== Segment start ==

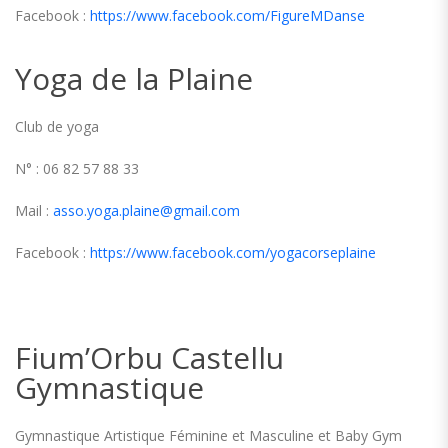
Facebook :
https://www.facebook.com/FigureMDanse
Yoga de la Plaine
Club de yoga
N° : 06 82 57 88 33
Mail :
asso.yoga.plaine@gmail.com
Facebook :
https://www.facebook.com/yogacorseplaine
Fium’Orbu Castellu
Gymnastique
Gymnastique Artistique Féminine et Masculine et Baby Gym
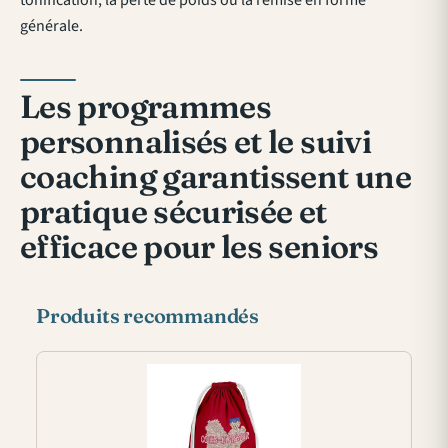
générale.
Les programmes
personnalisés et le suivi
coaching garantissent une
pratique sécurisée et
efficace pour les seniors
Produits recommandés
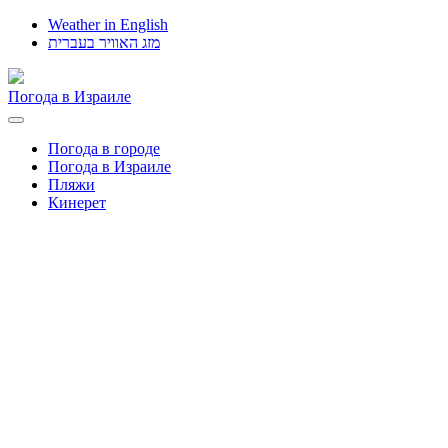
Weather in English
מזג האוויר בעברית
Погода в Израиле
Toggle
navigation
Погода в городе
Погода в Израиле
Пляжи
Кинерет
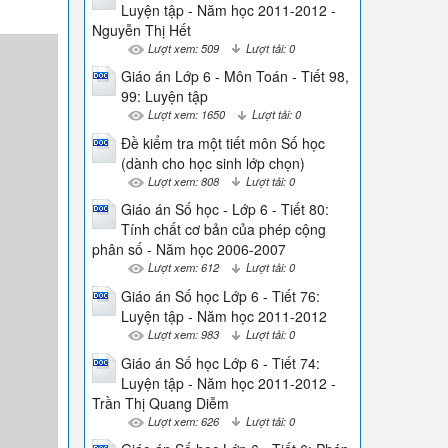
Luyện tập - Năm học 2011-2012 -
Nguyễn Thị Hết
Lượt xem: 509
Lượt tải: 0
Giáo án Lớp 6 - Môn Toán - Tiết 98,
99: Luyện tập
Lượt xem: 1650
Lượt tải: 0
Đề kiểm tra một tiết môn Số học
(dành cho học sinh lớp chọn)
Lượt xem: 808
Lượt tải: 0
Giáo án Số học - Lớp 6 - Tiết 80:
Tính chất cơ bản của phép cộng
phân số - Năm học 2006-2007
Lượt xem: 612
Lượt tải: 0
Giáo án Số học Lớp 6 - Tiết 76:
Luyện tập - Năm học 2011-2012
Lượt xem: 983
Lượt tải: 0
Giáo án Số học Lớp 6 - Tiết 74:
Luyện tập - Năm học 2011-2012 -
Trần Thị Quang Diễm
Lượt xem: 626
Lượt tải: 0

== Segment end ==
== Segment start ==

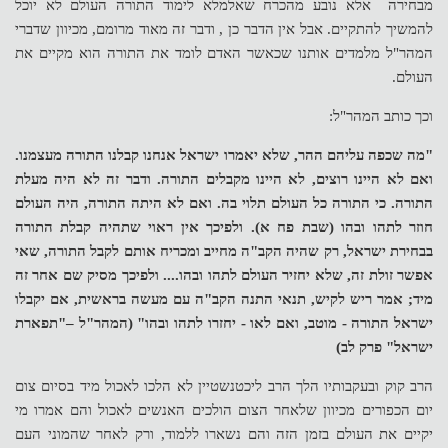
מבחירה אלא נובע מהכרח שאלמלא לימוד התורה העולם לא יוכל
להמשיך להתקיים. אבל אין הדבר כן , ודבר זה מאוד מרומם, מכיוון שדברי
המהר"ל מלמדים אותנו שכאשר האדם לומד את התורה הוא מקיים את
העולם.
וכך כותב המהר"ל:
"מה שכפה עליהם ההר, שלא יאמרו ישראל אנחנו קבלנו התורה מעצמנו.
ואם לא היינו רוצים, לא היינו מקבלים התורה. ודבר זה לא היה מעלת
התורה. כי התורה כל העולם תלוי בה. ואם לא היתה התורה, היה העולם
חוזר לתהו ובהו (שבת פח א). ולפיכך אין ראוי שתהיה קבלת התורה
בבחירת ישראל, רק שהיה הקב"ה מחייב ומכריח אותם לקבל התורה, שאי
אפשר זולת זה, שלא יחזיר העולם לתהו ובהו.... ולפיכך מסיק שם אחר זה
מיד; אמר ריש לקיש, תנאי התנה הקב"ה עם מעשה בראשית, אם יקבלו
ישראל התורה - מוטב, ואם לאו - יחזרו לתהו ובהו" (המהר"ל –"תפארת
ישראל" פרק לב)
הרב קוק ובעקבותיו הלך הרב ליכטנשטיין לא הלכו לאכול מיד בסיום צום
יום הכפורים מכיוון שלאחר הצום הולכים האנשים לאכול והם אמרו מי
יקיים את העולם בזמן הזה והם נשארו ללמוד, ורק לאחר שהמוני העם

== Segment end ==

_ABOUT THIS TASK_
For the word "ובהו", find all matching lines in the entries above and copy them out.

_EXPECTED ANSWER_
חוזר לתהו ובהו (שבת פח א). ולפיכך אין ראוי שתהיה קבלת התורה
אפשר זולת זה, שלא יחזיר העולם לתהו ובהו.... ולפיכך מסיק שם אחר זה
ישראל התורה - מוטב, ואם לאו - יחזרו לתהו ובהו" (המהר"ל –"תפארת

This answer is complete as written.